[[ Records shown open ]]

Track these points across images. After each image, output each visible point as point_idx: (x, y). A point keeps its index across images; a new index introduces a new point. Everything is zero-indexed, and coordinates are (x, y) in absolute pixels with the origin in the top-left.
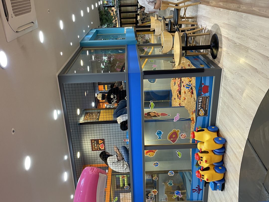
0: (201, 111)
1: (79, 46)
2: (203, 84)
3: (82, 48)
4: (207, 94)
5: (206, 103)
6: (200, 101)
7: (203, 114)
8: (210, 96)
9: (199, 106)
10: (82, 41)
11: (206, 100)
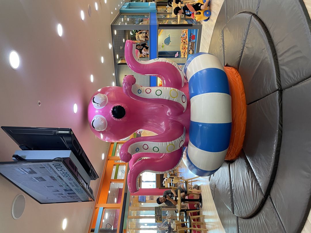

[[ Records shown closed ]]

Work to complete -
List every line of the items above that contains the word "keeps".

Answer to the problem -
Track these points across images. After each image, output each visible point as point_idx: (x, y). A point keeps its index across images; a new index introduces a new point. Everything is zero-indexed, and coordinates are (x, y) in absolute pixels with the origin in the top-left.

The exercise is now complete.